A horizontal uniform beam of length L is hinged at the left end. A mass m hangs from the right end. Beam mass is M.

Pick pivot at hinge (kills hinge force torques).
Torques about hinge:

• Hanging mass: clockwise torque -(mg)(L)
• Beam weight acts at center: clockwise torque -(Mg)(L/2)
• Suppose a cable at the right end provides upward tension component T_y giving CCW torque +(T_y)(L)

Equilibrium:

\sum \tau = (T_y)L - (mg)L - (Mg)\frac{L}{2} = 0

Solve:

T_y = mg + \frac{Mg}{2}

Key insight: Put your pivot at an unknown-force point to eliminate it.

Example 3: Ladder against a frictionless wall (big AP favorite)

A uniform ladder length L rests on rough ground and leans against a **frictionless** wall. Ladder weight Mg acts at its center.

Forces:

• At ground: normal N_g (up), friction f_g (horizontal)
• At wall (frictionless): normal N_w (horizontal)
• Weight: Mg at midpoint

Choose pivot at ground contact to eliminate N_g and f_g torques.
Let ladder make angle \theta with ground.

• Torque from wall normal N_w: CCW with moment arm L\sin\theta
• Torque from weight Mg at midpoint: CW with moment arm \frac{L}{2}\cos\theta

Equilibrium:

N_w(L\sin\theta) - Mg\left(\frac{L}{2}\cos\theta\right)=0

So:

N_w = \frac{Mg}{2}\cot\theta

Key insight: Moment arms come from perpendicular distance; for horizontal force at the top, the perpendicular distance is vertical height L\sin\theta.

Example 4: Pulley with rotational inertia (tension difference creates torque)

Two masses m_1 and m_2 hang on either side of a pulley of radius R and moment of inertia I. Tensions differ: T_1 and T_2.

Pulley torque equation about its axle:

\sum \tau = (T_2 - T_1)R = I\alpha

No-slip constraint between rope and pulley:

a = \alpha R

Key insight: If the pulley has inertia, then T_1 \neq T_2 (that difference is what produces net torque).

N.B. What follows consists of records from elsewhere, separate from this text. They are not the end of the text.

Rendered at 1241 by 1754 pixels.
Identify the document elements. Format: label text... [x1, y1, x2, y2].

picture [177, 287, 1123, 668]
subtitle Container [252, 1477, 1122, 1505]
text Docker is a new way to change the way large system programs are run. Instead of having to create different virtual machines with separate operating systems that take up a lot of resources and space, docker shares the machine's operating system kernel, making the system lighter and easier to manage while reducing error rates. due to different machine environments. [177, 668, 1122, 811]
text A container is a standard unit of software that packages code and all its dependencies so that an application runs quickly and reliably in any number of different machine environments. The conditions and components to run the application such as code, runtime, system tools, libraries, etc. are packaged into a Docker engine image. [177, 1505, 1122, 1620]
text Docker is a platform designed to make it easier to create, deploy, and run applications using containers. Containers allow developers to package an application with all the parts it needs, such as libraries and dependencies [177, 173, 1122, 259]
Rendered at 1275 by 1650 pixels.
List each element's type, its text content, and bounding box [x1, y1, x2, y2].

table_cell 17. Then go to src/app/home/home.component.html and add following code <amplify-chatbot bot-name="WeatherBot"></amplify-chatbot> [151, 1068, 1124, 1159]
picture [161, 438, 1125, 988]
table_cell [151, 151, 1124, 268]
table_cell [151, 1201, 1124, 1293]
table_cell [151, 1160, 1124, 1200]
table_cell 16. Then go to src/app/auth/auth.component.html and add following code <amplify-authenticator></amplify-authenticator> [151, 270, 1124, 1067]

5. Common Mistakes & Traps

1. Using \tau=rF without the sine
   What goes wrong: You forget the angle and overestimate torque.
   Fix: Default to \tau=rF\sin\theta unless you’re sure the force is perpendicular.

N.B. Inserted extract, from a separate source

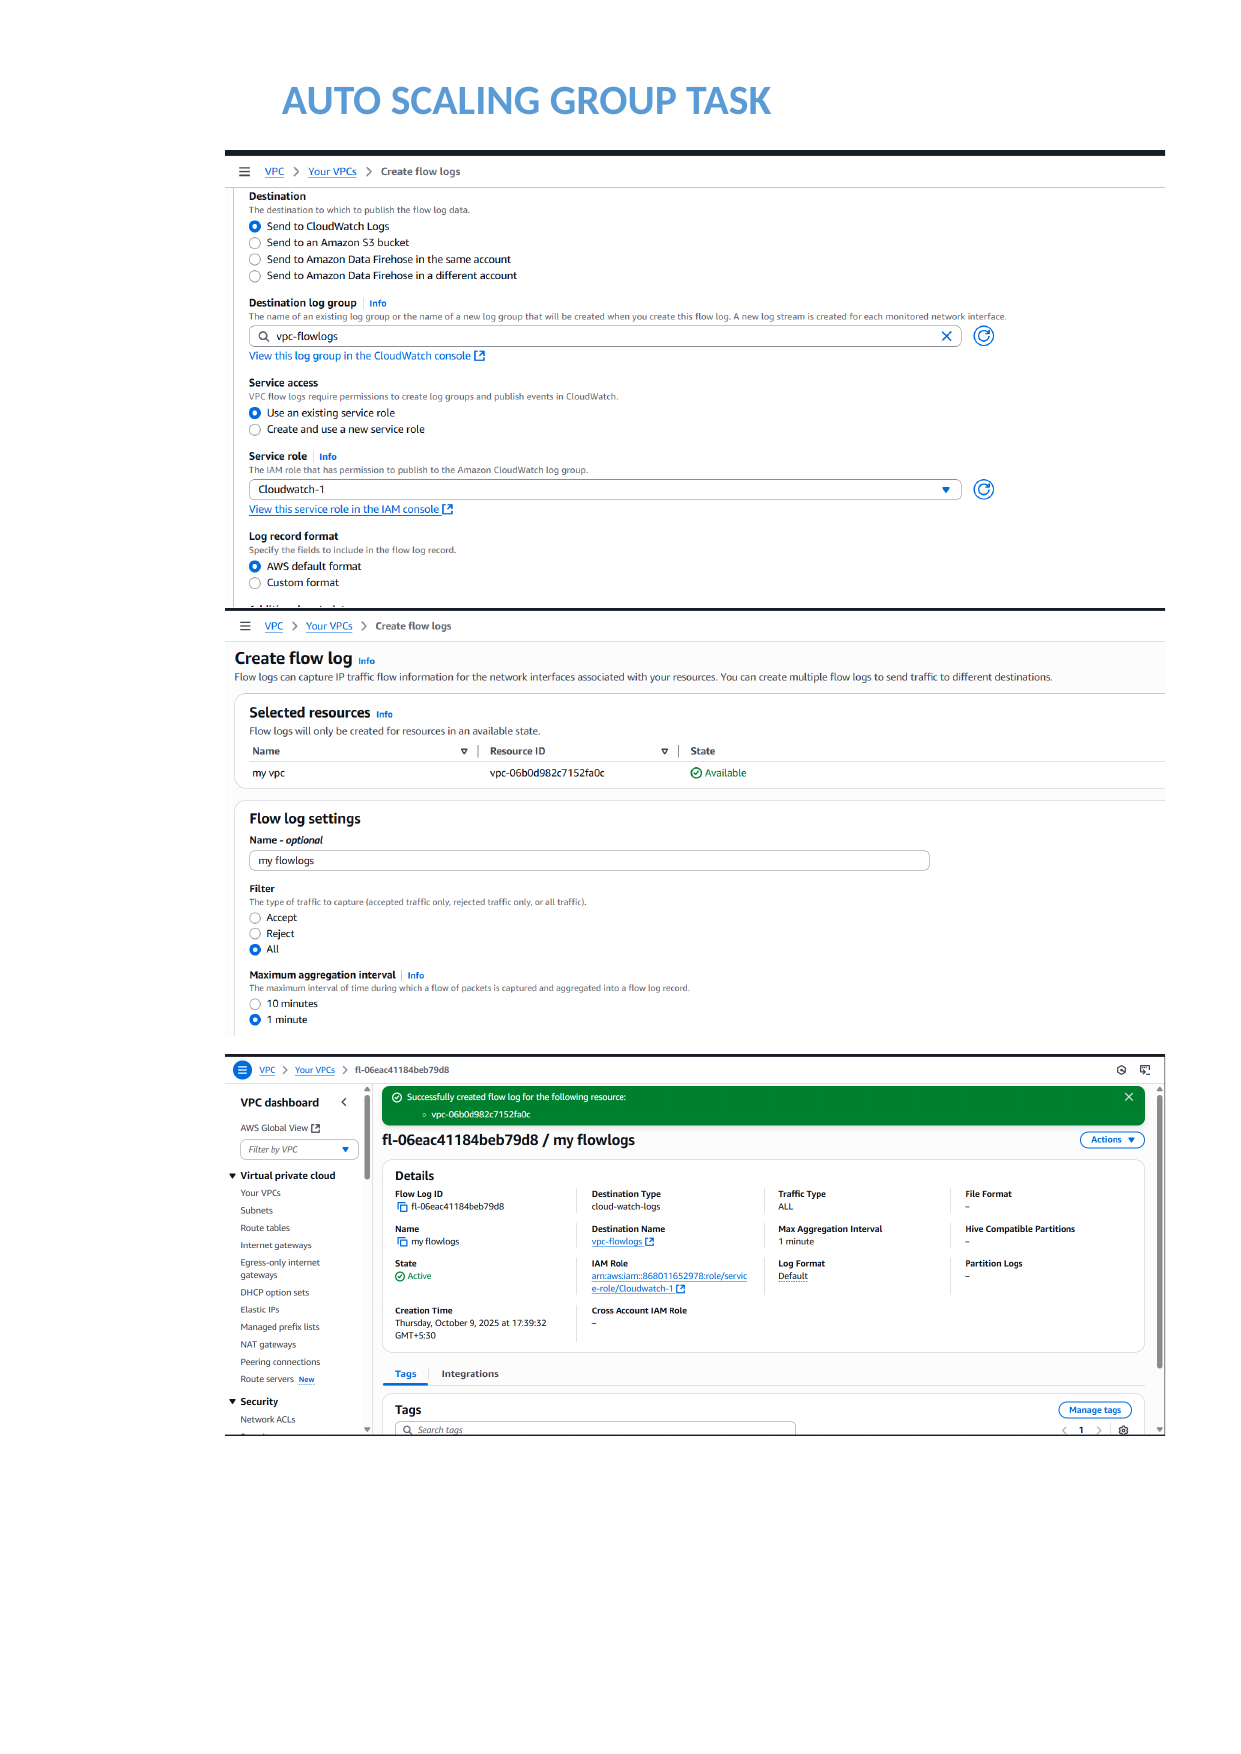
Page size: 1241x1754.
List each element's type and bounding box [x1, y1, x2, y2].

picture [225, 1054, 1166, 1436]
picture [225, 608, 1166, 1036]
picture [225, 150, 1166, 607]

2. Using the wrong angle \theta
   What goes wrong: You plug in the angle between the force and the horizontal, not between \vec{r} and \vec{F}.
   Fix: Always identify \vec{r} first; \theta is the angle from \vec{r} to \vec{F}.

3. Not using the perpendicular distance (moment arm) correctly
   What goes wrong: You use the distance to the point of application rather than the perpendicular distance to the force line of action.
   Fix: Either use rF\sin\theta or explicitly draw the line of action and find d.

4. Forgetting the beam’s own weight (or placing it at the wrong spot)
   What goes wrong: You treat a uniform beam’s weight as acting at an end.
   Fix: Uniform object weight acts at its center of mass (midpoint for uniform rod).

5. Mixing torques about different pivots
   What goes wrong: You compute one torque about the hinge and another about the center.
   Fix: In a single \sum \tau equation, every torque must be about the same pivot.

6. Sign errors (CW/CCW)
   What goes wrong: You assign signs based on force direction instead of rotation direction.
   Fix: Imagine the object free to rotate about the pivot: does that force make it turn CW or CCW?

7. Assuming equilibrium means only \sum \tau=0
   What goes wrong: You forget \sum F_x=0 and \sum F_y=0, so you can’t solve all unknowns.
   Fix: For statics in 2D, you typically need three equations: \sum F_x=0, \sum F_y=0, \sum \tau=0.

8. Calling torque “joules”
   What goes wrong: You treat \text{N}\cdot\text{m} as energy.
   Fix: Torque unit is \text{N}\cdot\text{m}; energy is joules. Same base unit, different physical quantity.

6. Memory Aids & Quick Tricks

7. Quick Review Checklist

• You can compute torque using either \tau=rF\sin\theta **or** \tau=Fd (with d perpendicular).
• You always define torque about a specific pivot/axis.
• You assign torque signs by the rotation it causes (CCW +, CW -).
• For equilibrium: \sum F_x=0, \sum F_y=0, and \sum \tau=0.
• For rotational dynamics: \sum \tau = I\alpha (about the same axis as I).
• Forces through the pivot create zero torque.
• Weight forces act at the center of mass (especially for uniform beams).
• In pulley inertia problems, T_1\neq T_2 and \ (T_2-T_1)R=I\alpha.

You’ve got this—set the pivot smart, keep the perpendicular distance idea front-and-center, and torque problems become algebra.